* [RAW DATA]:
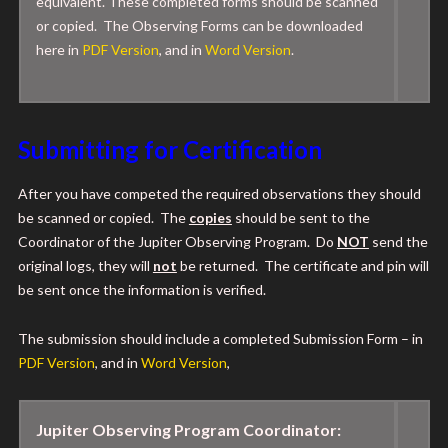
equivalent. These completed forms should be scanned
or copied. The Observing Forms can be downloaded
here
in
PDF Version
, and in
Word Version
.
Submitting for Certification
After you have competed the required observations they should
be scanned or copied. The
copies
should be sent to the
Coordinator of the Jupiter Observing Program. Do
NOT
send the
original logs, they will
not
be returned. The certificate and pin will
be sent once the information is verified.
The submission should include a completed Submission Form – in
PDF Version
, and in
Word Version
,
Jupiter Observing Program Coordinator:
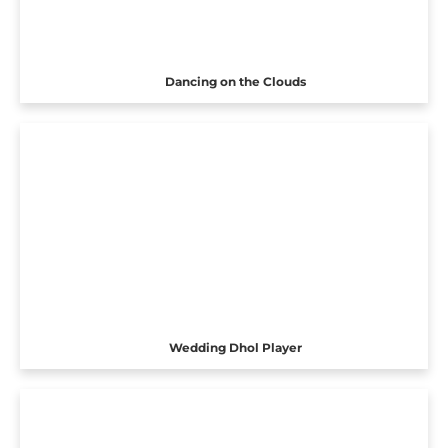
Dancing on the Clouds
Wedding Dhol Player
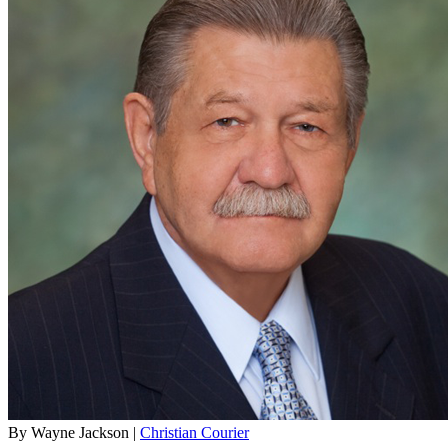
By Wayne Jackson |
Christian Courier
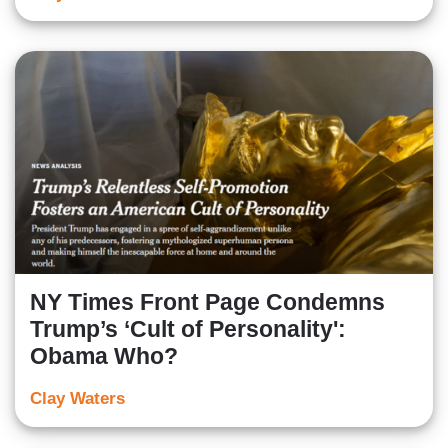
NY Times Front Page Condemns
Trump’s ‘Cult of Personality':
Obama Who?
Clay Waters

==

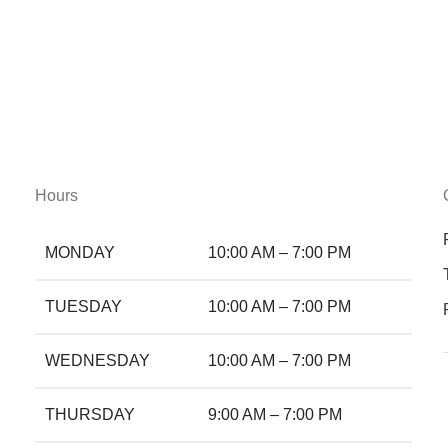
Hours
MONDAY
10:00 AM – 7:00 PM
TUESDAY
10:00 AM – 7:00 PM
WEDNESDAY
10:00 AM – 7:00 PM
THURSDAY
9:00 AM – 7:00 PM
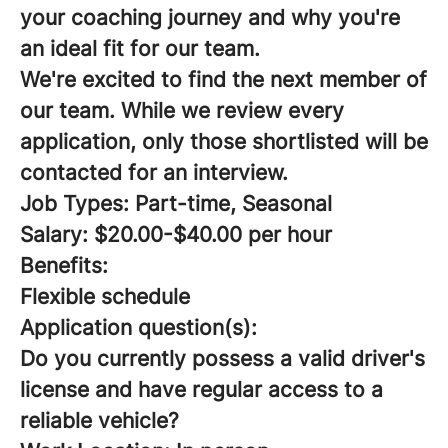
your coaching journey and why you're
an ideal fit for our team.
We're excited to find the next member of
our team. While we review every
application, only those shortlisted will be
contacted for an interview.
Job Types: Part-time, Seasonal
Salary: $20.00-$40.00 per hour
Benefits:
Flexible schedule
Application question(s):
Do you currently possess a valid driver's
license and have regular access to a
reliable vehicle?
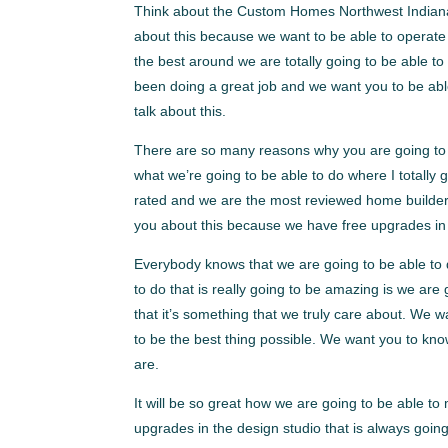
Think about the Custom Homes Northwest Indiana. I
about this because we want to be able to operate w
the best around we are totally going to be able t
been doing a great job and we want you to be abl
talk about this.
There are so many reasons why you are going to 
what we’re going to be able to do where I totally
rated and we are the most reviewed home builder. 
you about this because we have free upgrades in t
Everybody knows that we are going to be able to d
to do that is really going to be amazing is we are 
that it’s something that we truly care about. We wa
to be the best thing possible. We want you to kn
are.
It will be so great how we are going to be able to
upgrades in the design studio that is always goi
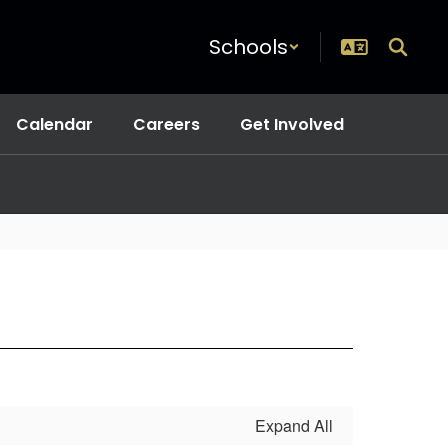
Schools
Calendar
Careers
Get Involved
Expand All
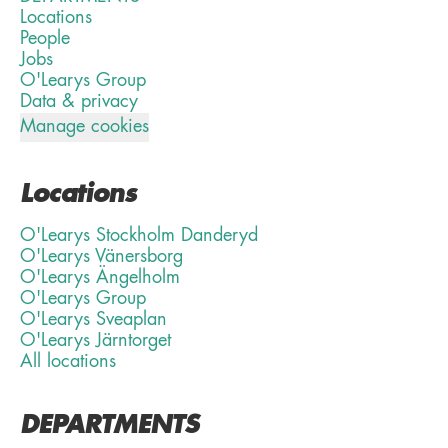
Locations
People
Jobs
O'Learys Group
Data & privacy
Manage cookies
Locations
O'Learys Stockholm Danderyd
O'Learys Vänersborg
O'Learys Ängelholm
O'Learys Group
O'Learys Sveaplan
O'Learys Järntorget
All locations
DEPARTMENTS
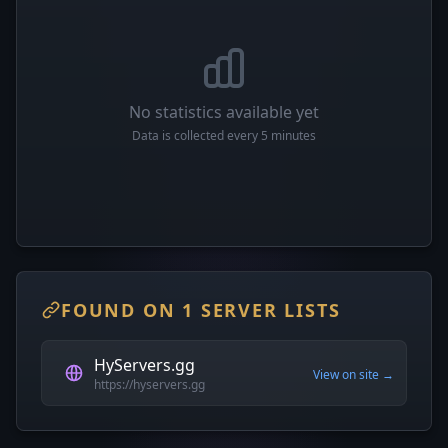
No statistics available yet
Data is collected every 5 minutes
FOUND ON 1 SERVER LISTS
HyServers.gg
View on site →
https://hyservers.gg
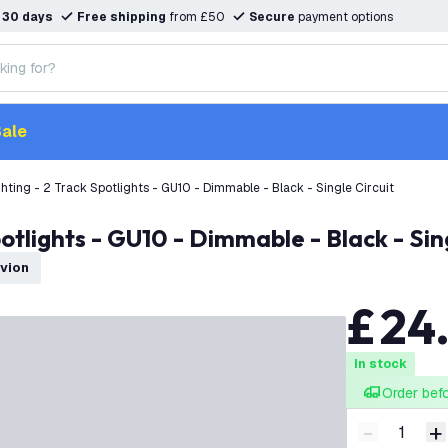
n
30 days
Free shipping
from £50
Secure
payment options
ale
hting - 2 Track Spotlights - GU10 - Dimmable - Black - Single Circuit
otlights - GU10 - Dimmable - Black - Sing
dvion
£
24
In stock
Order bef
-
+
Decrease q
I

* [PROMPT]: Begin at the line above that has "equivalent. These completed" and stop after the line that has "should be sent to the", copying each line exactly and adding nothing else.

* [EXPECTED OUTPUT]:
equivalent. These completed forms should be scanned
or copied. The Observing Forms can be downloaded
here
in
PDF Version
, and in
Word Version
.
Submitting for Certification
After you have competed the required observations they should
be scanned or copied. The
copies
should be sent to the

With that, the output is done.